Or such is the hope.

Let’s imagine one of these superintelligent math oracles that’s tasked with modelling a single (carefully selected) integer sequence. An oracle that learns an efficient, predictive model of the primes (specifically, their distribution among the natural numbers) can be said to fully “understand” that sequence. But is that all it understands? Due to the fundamental nature of primes in mathematics, an AI that finds their underlying pattern would arguably “know” number theory (and related mathematical fields) on a far deeper level than any human. A task that seemed constrained in its implications (“Predict the next n primes”) with a simple, associated dataset (e.g. the first million primes) gave the AI a far wider insight into hidden mathematical reality than was perhaps imagined at the outset.

Note that this doesn’t necessarily have to be viewed negatively.

Added to that, this prime-predicting oracle might know more than the secret workings of numbers. The primes seem to bleed into our physical reality. For instance, patterns in primes are mirrored in certain forms of matter interactions. The hibernation cycle of cicadas follows a prime pattern. Whether these are coincidences or hint at some deeper connection between the primes and the real world, it raises the possibility that modelling abstract objects can still give an entity insights into the physical world. Insights, needless to say, humans don’t currently possess.

Of course, the fact that the alien abstractions the AI has learned over the data overlap with some other structures we humans call “the real world” will probably be of zero interest to it. And as I previously mentioned, this potential phenomenon isn’t necessarily a negative. In fact, I think it could be advantageous to humans. It hints, I think, at the possibility of radical data efficiency given the task of modelling a world. That is, the real world.

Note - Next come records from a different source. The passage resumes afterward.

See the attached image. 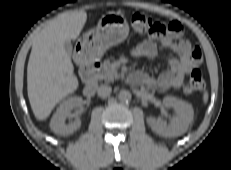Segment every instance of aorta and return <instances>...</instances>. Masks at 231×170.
Wrapping results in <instances>:
<instances>
[{
	"label": "aorta",
	"mask_w": 231,
	"mask_h": 170,
	"mask_svg": "<svg viewBox=\"0 0 231 170\" xmlns=\"http://www.w3.org/2000/svg\"><path fill=\"white\" fill-rule=\"evenodd\" d=\"M131 93L127 90H121L118 94V98L122 102H128L131 100Z\"/></svg>",
	"instance_id": "1"
}]
</instances>
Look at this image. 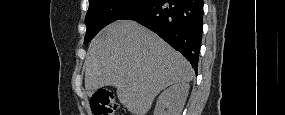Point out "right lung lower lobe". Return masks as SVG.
<instances>
[{
	"instance_id": "right-lung-lower-lobe-1",
	"label": "right lung lower lobe",
	"mask_w": 285,
	"mask_h": 115,
	"mask_svg": "<svg viewBox=\"0 0 285 115\" xmlns=\"http://www.w3.org/2000/svg\"><path fill=\"white\" fill-rule=\"evenodd\" d=\"M149 28L178 50L197 73L203 29L202 0H152L123 16Z\"/></svg>"
}]
</instances>
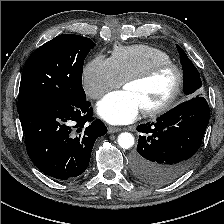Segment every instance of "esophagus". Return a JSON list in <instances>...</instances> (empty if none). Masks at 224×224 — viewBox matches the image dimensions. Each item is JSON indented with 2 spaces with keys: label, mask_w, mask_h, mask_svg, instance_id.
<instances>
[{
  "label": "esophagus",
  "mask_w": 224,
  "mask_h": 224,
  "mask_svg": "<svg viewBox=\"0 0 224 224\" xmlns=\"http://www.w3.org/2000/svg\"><path fill=\"white\" fill-rule=\"evenodd\" d=\"M119 131H121V129L118 128V127H112V126L108 127V132L109 133H116V132H119Z\"/></svg>",
  "instance_id": "34e87169"
}]
</instances>
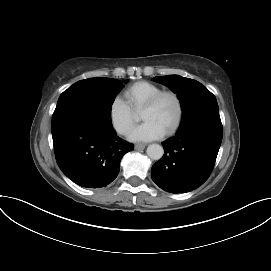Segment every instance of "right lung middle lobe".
Returning <instances> with one entry per match:
<instances>
[{
	"label": "right lung middle lobe",
	"instance_id": "obj_1",
	"mask_svg": "<svg viewBox=\"0 0 271 271\" xmlns=\"http://www.w3.org/2000/svg\"><path fill=\"white\" fill-rule=\"evenodd\" d=\"M122 87L120 80L103 77L76 82L60 95L52 116V130L90 117L111 122V106Z\"/></svg>",
	"mask_w": 271,
	"mask_h": 271
}]
</instances>
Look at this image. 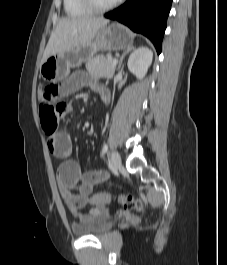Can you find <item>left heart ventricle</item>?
<instances>
[{
  "label": "left heart ventricle",
  "mask_w": 227,
  "mask_h": 265,
  "mask_svg": "<svg viewBox=\"0 0 227 265\" xmlns=\"http://www.w3.org/2000/svg\"><path fill=\"white\" fill-rule=\"evenodd\" d=\"M97 5L99 6H105L113 2L114 0H94Z\"/></svg>",
  "instance_id": "1"
}]
</instances>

What kind of data would we feed a superintelligent oracle whose task was modelling known reality, and not just abstract mathematical objects? Well, there’s Wikipedia. Marcus Hutter uses it as the basis of his contest for lossless compression in the hopes that this will lead to AGI. But Wikipedia is huge. Modelling the entire thing is grossly inefficient. Perhaps we could just use Vital Level V, a collection of the ~50,000 most important Wiki articles? That’s still a huge amount of data though. Point a webcam at a busy town square? Way too much data.

What would be ideal is a small and simple (but probably very hard to model) dataset that gives an AI profound insights into our physical world, similar to how the prime-predictor uses its own simple dataset (a list of primes) to glean insights into mathematical reality.

Perhaps such an example is the VIX, a market volatility index that tracks the expected strength of S&P 500 price changes over the near term. It could be said to capture people’s sense of foreboding about the near future at any given time. How much information is encoded in its price changes? It would seem to me that humans are in there, with all their fears, and hopes and ambitions. The current state of the world? The hidden workings of the world? Could reality as we know it be derived from a sequence of VIX price changes?

That’s just one idea for an ultra-basic world-modelling dataset. I’d be happy to hear more suggestions.